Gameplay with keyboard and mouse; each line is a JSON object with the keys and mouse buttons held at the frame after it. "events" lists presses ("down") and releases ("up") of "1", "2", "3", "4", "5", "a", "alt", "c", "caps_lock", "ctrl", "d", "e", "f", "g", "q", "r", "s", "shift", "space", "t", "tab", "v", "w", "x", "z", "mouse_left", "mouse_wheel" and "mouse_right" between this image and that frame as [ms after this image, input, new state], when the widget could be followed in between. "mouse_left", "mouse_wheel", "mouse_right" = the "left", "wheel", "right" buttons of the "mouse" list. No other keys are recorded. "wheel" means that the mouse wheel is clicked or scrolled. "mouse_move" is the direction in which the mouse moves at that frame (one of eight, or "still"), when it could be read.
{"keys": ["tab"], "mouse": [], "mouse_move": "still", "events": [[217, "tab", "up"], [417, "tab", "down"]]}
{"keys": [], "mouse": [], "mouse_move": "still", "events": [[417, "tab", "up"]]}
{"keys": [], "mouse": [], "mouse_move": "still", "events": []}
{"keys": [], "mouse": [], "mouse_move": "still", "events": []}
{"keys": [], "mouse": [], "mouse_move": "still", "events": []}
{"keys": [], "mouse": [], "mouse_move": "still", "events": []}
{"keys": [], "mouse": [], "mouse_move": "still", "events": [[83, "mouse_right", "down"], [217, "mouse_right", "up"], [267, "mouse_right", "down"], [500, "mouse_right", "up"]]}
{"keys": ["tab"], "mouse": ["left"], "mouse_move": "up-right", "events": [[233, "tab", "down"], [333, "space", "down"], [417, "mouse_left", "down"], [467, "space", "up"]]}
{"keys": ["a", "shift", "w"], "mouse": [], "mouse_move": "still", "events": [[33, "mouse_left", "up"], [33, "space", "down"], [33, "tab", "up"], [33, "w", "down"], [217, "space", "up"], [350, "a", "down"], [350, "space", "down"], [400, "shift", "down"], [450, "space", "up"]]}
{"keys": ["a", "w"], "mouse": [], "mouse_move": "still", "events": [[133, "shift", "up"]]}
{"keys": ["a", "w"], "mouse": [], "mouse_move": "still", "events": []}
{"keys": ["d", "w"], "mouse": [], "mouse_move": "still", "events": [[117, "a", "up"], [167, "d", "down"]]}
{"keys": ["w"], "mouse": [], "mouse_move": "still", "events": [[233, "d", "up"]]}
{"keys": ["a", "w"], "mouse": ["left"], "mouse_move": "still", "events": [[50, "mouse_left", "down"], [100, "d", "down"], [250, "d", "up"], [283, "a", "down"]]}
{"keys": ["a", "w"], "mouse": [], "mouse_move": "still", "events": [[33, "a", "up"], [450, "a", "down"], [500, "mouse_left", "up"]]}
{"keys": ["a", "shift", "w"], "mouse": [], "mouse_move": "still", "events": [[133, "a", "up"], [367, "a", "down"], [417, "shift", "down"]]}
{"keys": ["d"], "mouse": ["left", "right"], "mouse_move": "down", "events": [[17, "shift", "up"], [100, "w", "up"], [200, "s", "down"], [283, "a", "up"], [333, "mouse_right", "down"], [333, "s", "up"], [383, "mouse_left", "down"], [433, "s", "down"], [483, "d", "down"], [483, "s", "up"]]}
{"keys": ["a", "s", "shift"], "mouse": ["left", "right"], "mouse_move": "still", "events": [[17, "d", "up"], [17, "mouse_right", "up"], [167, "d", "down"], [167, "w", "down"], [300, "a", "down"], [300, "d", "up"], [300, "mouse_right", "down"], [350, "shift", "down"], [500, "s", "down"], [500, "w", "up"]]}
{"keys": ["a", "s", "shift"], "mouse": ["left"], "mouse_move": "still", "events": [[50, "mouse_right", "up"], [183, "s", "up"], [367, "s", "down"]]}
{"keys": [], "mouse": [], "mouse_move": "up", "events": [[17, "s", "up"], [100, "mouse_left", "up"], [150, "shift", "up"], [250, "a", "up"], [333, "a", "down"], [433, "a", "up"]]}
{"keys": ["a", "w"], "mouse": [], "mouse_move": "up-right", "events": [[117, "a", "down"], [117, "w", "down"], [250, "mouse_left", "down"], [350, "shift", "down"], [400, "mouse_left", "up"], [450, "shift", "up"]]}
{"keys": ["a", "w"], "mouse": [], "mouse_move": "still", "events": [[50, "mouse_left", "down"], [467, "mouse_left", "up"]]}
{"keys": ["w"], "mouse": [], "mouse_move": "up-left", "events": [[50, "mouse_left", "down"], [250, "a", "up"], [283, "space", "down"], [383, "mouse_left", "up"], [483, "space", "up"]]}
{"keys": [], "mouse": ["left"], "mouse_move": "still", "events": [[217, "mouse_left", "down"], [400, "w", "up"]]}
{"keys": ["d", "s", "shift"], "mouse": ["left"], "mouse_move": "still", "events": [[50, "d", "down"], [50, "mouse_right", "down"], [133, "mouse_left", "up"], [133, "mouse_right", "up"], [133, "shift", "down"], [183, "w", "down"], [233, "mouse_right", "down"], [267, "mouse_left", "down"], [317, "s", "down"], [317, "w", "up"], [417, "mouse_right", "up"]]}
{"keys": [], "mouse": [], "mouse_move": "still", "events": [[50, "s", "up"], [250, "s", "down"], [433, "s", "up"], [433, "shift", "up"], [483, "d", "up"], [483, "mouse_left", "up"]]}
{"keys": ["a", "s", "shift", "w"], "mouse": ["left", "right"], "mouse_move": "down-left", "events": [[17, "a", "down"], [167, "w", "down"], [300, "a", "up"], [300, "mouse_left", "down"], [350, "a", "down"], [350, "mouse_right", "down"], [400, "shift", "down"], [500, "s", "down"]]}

§ WHAT TO WORK ON:
All of the entries above need to be printed again exactly.

§ FINISHED TASK:
Gameplay with keyboard and mouse; each line is a JSON object with the keys and mouse buttons held at the frame after it. "events" lists presses ("down") and releases ("up") of "1", "2", "3", "4", "5", "a", "alt", "c", "caps_lock", "ctrl", "d", "e", "f", "g", "q", "r", "s", "shift", "space", "t", "tab", "v", "w", "x", "z", "mouse_left", "mouse_wheel" and "mouse_right" between this image and that frame as [ms after this image, input, new state], when the widget could be followed in between. "mouse_left", "mouse_wheel", "mouse_right" = the "left", "wheel", "right" buttons of the "mouse" list. No other keys are recorded. "wheel" means that the mouse wheel is clicked or scrolled. "mouse_move" is the direction in which the mouse moves at that frame (one of eight, or "still"), when it could be read.
{"keys": ["tab"], "mouse": [], "mouse_move": "still", "events": [[217, "tab", "up"], [417, "tab", "down"]]}
{"keys": [], "mouse": [], "mouse_move": "still", "events": [[417, "tab", "up"]]}
{"keys": [], "mouse": [], "mouse_move": "still", "events": []}
{"keys": [], "mouse": [], "mouse_move": "still", "events": []}
{"keys": [], "mouse": [], "mouse_move": "still", "events": []}
{"keys": [], "mouse": [], "mouse_move": "still", "events": []}
{"keys": [], "mouse": [], "mouse_move": "still", "events": [[83, "mouse_right", "down"], [217, "mouse_right", "up"], [267, "mouse_right", "down"], [500, "mouse_right", "up"]]}
{"keys": ["tab"], "mouse": ["left"], "mouse_move": "up-right", "events": [[233, "tab", "down"], [333, "space", "down"], [417, "mouse_left", "down"], [467, "space", "up"]]}
{"keys": ["a", "shift", "w"], "mouse": [], "mouse_move": "still", "events": [[33, "mouse_left", "up"], [33, "space", "down"], [33, "tab", "up"], [33, "w", "down"], [217, "space", "up"], [350, "a", "down"], [350, "space", "down"], [400, "shift", "down"], [450, "space", "up"]]}
{"keys": ["a", "w"], "mouse": [], "mouse_move": "still", "events": [[133, "shift", "up"]]}
{"keys": ["a", "w"], "mouse": [], "mouse_move": "still", "events": []}
{"keys": ["d", "w"], "mouse": [], "mouse_move": "still", "events": [[117, "a", "up"], [167, "d", "down"]]}
{"keys": ["w"], "mouse": [], "mouse_move": "still", "events": [[233, "d", "up"]]}
{"keys": ["a", "w"], "mouse": ["left"], "mouse_move": "still", "events": [[50, "mouse_left", "down"], [100, "d", "down"], [250, "d", "up"], [283, "a", "down"]]}
{"keys": ["a", "w"], "mouse": [], "mouse_move": "still", "events": [[33, "a", "up"], [450, "a", "down"], [500, "mouse_left", "up"]]}
{"keys": ["a", "shift", "w"], "mouse": [], "mouse_move": "still", "events": [[133, "a", "up"], [367, "a", "down"], [417, "shift", "down"]]}
{"keys": ["d"], "mouse": ["left", "right"], "mouse_move": "down", "events": [[17, "shift", "up"], [100, "w", "up"], [200, "s", "down"], [283, "a", "up"], [333, "mouse_right", "down"], [333, "s", "up"], [383, "mouse_left", "down"], [433, "s", "down"], [483, "d", "down"], [483, "s", "up"]]}
{"keys": ["a", "s", "shift"], "mouse": ["left", "right"], "mouse_move": "still", "events": [[17, "d", "up"], [17, "mouse_right", "up"], [167, "d", "down"], [167, "w", "down"], [300, "a", "down"], [300, "d", "up"], [300, "mouse_right", "down"], [350, "shift", "down"], [500, "s", "down"], [500, "w", "up"]]}
{"keys": ["a", "s", "shift"], "mouse": ["left"], "mouse_move": "still", "events": [[50, "mouse_right", "up"], [183, "s", "up"], [367, "s", "down"]]}
{"keys": [], "mouse": [], "mouse_move": "up", "events": [[17, "s", "up"], [100, "mouse_left", "up"], [150, "shift", "up"], [250, "a", "up"], [333, "a", "down"], [433, "a", "up"]]}
{"keys": ["a", "w"], "mouse": [], "mouse_move": "up-right", "events": [[117, "a", "down"], [117, "w", "down"], [250, "mouse_left", "down"], [350, "shift", "down"], [400, "mouse_left", "up"], [450, "shift", "up"]]}
{"keys": ["a", "w"], "mouse": [], "mouse_move": "still", "events": [[50, "mouse_left", "down"], [467, "mouse_left", "up"]]}
{"keys": ["w"], "mouse": [], "mouse_move": "up-left", "events": [[50, "mouse_left", "down"], [250, "a", "up"], [283, "space", "down"], [383, "mouse_left", "up"], [483, "space", "up"]]}
{"keys": [], "mouse": ["left"], "mouse_move": "still", "events": [[217, "mouse_left", "down"], [400, "w", "up"]]}
{"keys": ["d", "s", "shift"], "mouse": ["left"], "mouse_move": "still", "events": [[50, "d", "down"], [50, "mouse_right", "down"], [133, "mouse_left", "up"], [133, "mouse_right", "up"], [133, "shift", "down"], [183, "w", "down"], [233, "mouse_right", "down"], [267, "mouse_left", "down"], [317, "s", "down"], [317, "w", "up"], [417, "mouse_right", "up"]]}
{"keys": [], "mouse": [], "mouse_move": "still", "events": [[50, "s", "up"], [250, "s", "down"], [433, "s", "up"], [433, "shift", "up"], [483, "d", "up"], [483, "mouse_left", "up"]]}
{"keys": ["a", "s", "shift", "w"], "mouse": ["left", "right"], "mouse_move": "down-left", "events": [[17, "a", "down"], [167, "w", "down"], [300, "a", "up"], [300, "mouse_left", "down"], [350, "a", "down"], [350, "mouse_right", "down"], [400, "shift", "down"], [500, "s", "down"]]}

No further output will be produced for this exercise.